It looks like Reid Ribble is going to be the guy facing Steve Kagen in the 8th Congressional District. The endorsement he received from John Gard was not so much a great asset as it was a sign that the Ribble campaign had received the blessing of the GOP establishment, which recognizes the roofer as a competent campaigner and fundraiser.
In contrast, the Terri McCormick campaign is in shambles. The most recent finance report says she has $1,600 on hand. That's about $75,000 behind Ribble and $60,000 less than Roth. (It's also about a grand worse than 2nd Congressional District candidate Peter Theron) The word on the street is the campaign spent recklessly on meaningless items, including $2,000 for a band to play on a float at a parade.

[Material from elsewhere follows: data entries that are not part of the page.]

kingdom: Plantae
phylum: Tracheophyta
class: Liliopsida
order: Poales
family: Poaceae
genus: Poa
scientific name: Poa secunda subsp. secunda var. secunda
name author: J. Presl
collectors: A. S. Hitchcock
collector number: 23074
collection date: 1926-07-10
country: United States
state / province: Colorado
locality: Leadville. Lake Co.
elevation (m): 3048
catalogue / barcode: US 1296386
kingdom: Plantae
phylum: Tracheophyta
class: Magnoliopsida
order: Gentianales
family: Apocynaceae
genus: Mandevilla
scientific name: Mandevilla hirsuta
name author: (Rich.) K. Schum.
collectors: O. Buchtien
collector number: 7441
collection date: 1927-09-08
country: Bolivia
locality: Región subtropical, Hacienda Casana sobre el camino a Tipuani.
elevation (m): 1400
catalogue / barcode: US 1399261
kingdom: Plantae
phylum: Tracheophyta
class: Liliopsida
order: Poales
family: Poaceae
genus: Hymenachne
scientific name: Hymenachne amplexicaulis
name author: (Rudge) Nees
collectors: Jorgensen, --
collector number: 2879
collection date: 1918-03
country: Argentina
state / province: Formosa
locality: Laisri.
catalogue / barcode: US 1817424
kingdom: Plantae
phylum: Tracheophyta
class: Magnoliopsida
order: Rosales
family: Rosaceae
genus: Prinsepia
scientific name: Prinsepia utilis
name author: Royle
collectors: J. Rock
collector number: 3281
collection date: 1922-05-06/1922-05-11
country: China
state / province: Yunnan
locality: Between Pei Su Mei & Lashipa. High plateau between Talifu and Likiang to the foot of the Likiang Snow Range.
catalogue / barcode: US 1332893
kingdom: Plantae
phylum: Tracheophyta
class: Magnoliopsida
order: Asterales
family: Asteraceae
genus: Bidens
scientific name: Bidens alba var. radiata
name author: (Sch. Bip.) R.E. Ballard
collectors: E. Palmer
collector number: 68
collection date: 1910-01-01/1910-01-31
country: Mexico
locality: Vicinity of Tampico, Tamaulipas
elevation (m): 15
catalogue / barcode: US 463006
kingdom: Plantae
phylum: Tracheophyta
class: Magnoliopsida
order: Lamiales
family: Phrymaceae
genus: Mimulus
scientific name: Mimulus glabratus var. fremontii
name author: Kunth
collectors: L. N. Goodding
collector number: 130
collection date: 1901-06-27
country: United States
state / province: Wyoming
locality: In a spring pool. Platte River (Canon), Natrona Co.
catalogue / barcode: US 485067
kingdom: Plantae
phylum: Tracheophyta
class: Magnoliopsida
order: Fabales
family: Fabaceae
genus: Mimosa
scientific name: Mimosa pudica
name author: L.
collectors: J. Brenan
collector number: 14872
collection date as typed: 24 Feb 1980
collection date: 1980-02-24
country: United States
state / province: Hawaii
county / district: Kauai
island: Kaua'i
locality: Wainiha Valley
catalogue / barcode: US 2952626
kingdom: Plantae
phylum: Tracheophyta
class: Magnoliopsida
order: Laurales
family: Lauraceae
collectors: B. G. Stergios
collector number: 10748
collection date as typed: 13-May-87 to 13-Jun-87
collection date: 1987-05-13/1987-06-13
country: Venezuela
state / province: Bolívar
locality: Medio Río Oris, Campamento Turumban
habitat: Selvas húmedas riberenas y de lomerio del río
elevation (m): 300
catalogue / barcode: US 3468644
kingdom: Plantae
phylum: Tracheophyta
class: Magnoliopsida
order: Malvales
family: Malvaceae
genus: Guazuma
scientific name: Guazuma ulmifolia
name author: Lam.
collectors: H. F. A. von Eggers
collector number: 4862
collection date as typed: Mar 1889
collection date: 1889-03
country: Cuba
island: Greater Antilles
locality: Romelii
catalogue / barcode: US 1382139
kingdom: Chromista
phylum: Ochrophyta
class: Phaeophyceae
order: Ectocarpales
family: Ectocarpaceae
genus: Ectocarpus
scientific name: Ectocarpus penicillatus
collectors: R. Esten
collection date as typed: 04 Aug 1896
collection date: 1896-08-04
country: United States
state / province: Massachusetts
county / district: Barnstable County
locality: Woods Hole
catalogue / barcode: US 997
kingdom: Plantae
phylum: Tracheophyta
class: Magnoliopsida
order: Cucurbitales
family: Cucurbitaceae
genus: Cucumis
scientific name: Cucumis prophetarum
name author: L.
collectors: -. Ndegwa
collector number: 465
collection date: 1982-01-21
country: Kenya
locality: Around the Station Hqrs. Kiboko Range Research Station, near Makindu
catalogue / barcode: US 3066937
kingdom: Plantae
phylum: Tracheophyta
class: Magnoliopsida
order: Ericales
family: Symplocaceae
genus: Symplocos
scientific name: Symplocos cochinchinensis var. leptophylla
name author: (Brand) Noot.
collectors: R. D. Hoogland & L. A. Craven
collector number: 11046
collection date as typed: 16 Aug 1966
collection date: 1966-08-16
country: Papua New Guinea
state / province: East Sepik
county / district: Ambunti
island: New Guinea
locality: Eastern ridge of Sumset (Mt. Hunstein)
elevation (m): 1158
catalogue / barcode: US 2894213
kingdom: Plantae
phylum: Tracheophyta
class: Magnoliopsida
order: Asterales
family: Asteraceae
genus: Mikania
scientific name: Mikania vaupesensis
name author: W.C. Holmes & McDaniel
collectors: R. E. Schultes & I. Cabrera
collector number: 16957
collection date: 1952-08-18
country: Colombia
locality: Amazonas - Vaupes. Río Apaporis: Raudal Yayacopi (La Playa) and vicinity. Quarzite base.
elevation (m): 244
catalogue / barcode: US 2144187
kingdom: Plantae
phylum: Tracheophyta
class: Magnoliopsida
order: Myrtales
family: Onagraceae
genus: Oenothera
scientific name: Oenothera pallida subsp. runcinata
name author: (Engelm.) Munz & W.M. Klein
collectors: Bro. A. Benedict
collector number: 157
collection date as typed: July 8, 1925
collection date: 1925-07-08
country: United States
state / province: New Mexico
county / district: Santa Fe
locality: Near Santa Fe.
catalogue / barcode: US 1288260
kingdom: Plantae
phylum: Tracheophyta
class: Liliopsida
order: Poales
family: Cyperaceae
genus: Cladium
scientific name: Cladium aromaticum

McCormick's campaign was supposed to represent a libertarian movement within the Republican Party. D.C. libertarians "found" her as a candidate and promised financial backing. Idealistic young Ron Paul fans migrated to Northeast Wisconsin to work for what they believed was a continuation of the Ron Paul revolution.
There was only one problem: The candidate was not a libertarian herself. In fact, much of the rhetoric on her website, likely written by staffers, included ideas that rarely surfaced on the stump and was sometimes even flatly contradicted. For instance, although she did not match Roth's call to withdraw from Afghanistan at a debate, instead siding with Ribble, who said the government should continue to fund troops there.
The most recent McCormick TV ad is bizarre. While she emphasizes the need for smaller government, the theme of the ad is "level playing field." She never explains what exactly that means. Nevertheless, the content does not differ much from Roger Roth's recent ad, in which he takes a page out of Scott Walker and Scott Brown's campaign books and shows off his 1993 truck (five years older than Walker's Saturn!).
I will note, however, that the content of Kabeer Gbaja-Biamila's endorsement of Roth was quite different from other political ads I've seen so far. "I personally called Kagen, and unfortunately, I just feel like they don't really listen," says the Packers all-time sacks leader.